In „Erste Liebe“ verliebt sich ein Teenager ausgerechnet in einen bisher unbeachteten und wenig attraktiven Jungen, als sie erfährt, dass er unheilbar krank ist- eine Geschichte, die bewusst mit der Sehnsucht mach dem Morbiden spielt, unsentimental, aber durchaus anrührend zu lesen. Eine Putzfrau bekommt während er Arbeit einen Anruf vom Schwiegervater ihres Arbeitgebers und hinterlässt einen Zettel, um später zu erfahren, dass der Anrufer seit einem Jahr tot ist.

Eine Gruppe von Kindern soll für eine Werbekampagne ein Maskottchen in Form einer Schildkröte entwerfen. Doch unter all den bunten und phantasievollen Zeichnungen befindet sich eine, die erschreckend und abstoßend ist. Für mich die stärkste Erzählung der 39-jährigen Autorin aus Barcelona, die mit einem spanischen Literaturpreis ausgezeichnet wurde.

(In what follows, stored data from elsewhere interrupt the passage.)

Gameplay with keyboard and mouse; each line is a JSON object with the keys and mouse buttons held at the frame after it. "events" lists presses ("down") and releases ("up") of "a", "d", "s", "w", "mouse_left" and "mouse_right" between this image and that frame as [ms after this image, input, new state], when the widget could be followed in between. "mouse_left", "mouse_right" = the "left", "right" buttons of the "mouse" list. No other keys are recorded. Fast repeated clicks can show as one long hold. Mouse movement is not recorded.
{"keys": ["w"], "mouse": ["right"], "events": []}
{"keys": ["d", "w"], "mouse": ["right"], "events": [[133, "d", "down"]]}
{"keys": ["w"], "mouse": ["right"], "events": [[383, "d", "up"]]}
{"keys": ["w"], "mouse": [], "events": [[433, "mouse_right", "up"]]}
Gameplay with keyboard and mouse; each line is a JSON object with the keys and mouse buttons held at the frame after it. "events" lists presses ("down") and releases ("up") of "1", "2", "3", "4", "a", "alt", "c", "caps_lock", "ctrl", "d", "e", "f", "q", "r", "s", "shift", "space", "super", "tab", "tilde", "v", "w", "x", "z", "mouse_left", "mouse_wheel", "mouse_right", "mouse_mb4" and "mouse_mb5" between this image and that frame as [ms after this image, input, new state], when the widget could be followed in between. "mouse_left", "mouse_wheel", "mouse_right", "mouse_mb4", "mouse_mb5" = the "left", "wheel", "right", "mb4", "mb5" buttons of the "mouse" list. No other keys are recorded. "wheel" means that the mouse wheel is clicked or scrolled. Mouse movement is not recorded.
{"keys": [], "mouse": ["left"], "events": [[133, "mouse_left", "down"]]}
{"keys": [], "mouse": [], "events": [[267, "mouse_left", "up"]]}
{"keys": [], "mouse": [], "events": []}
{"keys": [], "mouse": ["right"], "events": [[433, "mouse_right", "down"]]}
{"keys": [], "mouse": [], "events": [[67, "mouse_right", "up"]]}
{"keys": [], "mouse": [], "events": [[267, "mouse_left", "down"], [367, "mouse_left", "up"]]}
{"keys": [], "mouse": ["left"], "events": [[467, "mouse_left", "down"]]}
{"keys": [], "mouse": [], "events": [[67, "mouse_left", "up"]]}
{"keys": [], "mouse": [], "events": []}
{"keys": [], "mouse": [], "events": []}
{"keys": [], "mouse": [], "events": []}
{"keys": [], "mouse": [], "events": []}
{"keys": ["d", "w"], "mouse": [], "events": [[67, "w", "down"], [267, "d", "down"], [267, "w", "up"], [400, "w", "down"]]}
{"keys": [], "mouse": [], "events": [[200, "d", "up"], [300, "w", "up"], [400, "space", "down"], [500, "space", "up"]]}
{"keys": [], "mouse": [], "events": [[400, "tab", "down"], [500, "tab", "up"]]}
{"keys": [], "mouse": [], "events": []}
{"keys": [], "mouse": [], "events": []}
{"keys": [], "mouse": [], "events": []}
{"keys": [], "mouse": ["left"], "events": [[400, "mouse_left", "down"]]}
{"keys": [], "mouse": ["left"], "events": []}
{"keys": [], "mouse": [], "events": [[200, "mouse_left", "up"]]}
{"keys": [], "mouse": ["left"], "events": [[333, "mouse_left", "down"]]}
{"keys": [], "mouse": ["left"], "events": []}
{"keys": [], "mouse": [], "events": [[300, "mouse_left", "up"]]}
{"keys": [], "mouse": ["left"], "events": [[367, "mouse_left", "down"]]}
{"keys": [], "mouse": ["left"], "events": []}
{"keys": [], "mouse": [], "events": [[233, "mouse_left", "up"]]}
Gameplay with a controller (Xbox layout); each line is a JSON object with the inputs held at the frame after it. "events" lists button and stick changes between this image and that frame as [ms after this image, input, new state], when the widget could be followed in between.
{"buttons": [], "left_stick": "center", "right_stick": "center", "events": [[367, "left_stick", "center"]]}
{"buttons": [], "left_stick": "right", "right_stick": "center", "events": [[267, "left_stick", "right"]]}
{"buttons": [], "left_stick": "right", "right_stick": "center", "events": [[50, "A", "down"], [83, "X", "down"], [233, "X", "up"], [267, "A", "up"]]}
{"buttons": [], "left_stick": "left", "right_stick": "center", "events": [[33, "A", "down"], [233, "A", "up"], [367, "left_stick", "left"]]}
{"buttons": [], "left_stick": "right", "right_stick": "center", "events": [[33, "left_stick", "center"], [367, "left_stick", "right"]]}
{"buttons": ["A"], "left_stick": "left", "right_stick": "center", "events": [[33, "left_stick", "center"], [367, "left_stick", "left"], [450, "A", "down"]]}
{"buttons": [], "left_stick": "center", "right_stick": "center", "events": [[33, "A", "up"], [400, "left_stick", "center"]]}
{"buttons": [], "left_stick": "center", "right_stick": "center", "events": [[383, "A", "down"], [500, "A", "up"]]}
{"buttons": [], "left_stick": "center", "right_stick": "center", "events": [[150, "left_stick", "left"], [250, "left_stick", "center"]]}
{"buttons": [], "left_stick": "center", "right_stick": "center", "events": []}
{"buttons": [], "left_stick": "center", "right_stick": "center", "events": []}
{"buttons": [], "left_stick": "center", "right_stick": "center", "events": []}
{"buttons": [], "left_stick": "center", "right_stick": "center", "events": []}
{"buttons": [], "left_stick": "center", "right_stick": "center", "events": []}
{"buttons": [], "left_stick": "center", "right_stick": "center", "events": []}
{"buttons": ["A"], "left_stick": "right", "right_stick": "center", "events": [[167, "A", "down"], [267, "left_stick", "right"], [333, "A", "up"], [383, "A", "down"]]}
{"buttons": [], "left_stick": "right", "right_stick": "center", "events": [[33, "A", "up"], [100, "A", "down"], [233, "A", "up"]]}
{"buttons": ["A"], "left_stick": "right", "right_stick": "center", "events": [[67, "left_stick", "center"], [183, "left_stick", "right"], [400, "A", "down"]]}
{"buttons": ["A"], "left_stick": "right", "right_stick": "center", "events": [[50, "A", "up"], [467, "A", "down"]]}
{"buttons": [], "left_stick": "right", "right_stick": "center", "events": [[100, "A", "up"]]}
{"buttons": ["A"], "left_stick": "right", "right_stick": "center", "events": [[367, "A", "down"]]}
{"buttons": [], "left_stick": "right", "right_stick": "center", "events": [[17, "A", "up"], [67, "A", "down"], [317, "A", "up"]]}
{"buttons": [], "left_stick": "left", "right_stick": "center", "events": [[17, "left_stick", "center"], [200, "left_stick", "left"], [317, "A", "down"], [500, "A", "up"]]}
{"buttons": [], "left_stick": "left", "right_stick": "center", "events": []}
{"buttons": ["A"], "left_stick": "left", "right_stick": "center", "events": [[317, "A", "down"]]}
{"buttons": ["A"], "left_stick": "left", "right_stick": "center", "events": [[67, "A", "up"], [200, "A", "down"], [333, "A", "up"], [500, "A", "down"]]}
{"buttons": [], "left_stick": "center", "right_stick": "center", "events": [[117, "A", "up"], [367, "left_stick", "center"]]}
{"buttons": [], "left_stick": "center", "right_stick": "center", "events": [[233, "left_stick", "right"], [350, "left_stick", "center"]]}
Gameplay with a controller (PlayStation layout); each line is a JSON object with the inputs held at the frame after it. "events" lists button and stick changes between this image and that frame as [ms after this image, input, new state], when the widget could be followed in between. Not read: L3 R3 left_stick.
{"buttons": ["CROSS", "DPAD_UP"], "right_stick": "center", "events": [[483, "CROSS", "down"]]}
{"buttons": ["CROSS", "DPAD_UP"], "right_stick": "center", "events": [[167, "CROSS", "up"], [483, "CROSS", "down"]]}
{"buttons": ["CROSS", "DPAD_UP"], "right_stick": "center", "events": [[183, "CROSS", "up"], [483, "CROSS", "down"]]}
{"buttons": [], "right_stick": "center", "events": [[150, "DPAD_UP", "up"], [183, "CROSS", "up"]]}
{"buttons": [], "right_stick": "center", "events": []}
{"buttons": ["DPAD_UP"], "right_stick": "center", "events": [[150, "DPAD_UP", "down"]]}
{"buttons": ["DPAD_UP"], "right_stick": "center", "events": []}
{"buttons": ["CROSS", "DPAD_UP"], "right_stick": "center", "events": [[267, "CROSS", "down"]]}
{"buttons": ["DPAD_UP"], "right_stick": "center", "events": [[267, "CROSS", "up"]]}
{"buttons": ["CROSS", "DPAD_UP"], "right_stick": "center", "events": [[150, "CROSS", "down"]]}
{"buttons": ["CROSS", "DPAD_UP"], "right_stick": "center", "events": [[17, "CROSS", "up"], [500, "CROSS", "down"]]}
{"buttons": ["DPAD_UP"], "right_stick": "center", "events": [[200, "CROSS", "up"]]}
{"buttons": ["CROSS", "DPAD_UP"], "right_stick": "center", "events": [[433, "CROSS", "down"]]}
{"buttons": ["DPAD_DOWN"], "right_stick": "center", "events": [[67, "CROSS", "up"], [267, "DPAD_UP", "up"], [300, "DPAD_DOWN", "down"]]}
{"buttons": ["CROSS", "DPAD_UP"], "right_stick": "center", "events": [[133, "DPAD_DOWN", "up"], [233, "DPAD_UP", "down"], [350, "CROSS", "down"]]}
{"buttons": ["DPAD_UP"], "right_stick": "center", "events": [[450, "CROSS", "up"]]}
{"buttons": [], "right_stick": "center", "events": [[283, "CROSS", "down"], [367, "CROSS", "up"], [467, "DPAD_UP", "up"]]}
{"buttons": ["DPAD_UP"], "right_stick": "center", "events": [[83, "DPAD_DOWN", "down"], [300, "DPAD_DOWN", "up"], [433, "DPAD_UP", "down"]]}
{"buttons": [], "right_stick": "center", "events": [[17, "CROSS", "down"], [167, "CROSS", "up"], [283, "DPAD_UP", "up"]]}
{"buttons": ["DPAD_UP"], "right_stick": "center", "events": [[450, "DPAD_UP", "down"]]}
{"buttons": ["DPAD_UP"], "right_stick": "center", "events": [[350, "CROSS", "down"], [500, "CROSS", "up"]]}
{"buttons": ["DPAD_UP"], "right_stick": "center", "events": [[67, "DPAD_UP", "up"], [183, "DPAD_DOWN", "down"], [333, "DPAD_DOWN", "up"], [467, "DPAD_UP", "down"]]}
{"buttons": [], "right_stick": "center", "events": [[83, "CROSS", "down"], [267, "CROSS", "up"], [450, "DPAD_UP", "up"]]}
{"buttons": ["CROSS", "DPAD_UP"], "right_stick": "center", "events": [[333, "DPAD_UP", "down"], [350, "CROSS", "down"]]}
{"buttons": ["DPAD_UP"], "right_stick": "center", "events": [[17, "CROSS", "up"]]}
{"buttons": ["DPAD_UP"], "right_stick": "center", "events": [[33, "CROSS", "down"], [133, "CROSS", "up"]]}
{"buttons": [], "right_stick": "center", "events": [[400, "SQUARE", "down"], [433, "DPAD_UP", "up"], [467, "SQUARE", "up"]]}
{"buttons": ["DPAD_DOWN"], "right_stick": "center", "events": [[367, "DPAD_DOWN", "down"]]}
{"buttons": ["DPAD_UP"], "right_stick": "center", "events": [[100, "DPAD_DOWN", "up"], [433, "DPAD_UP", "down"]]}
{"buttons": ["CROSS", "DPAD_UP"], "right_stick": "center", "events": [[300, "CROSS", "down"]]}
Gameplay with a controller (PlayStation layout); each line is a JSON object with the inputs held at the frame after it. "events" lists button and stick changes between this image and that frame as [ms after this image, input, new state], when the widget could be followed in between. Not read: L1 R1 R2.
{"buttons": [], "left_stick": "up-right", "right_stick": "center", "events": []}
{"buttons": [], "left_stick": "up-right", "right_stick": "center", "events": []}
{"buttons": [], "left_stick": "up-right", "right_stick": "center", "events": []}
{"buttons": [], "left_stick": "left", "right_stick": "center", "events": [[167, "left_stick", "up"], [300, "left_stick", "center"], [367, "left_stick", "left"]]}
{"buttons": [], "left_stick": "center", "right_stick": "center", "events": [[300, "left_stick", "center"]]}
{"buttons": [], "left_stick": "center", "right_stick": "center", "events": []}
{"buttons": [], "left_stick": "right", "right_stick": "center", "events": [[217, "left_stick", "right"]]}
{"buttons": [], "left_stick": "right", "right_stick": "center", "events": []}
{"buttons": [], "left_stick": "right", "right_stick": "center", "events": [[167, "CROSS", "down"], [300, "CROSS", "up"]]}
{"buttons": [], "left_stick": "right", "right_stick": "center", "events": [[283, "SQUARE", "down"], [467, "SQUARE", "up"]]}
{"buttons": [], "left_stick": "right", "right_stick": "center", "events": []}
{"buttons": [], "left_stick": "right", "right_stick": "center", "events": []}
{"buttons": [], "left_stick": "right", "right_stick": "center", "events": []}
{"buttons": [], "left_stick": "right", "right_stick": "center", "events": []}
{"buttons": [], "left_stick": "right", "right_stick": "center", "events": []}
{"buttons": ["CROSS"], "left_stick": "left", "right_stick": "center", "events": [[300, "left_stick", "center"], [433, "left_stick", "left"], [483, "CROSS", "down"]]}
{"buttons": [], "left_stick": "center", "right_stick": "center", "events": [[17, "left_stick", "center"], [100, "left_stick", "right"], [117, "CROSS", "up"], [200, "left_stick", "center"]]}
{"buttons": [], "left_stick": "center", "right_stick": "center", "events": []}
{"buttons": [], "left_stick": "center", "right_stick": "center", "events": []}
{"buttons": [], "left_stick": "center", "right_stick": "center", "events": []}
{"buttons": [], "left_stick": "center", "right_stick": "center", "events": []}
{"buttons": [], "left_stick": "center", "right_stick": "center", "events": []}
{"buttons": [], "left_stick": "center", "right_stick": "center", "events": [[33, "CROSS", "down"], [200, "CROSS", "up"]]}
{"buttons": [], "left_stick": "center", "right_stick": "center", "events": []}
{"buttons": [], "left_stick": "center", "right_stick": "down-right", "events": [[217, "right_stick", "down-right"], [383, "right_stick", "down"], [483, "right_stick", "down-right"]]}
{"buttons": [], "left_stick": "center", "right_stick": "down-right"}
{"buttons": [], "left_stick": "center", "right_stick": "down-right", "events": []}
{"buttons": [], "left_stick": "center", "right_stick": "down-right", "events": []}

Jede Geschichte beginnt mit einer alltäglichen Situation, doch dann geschehen Dinge, die die Protagonisten abgrundtief verunsichern und erschrecken. Am Ende ist nichts mehr, wie es war.
Es macht Spaß, dieses Buch zu lesen, denn Berta Marsé hat nicht nur Sinn für das Bizarre und Makabre, sondern versteht es auch, dies alles mit Leichtigkeit zu erzählen, in knapp-lakonischem Stil und in Dialogen. Und bei aller Bosheit lässt sie hin und wieder auch etwas Mitgefühl für ihre in Bedrängnis geratenen Helden durchblicken.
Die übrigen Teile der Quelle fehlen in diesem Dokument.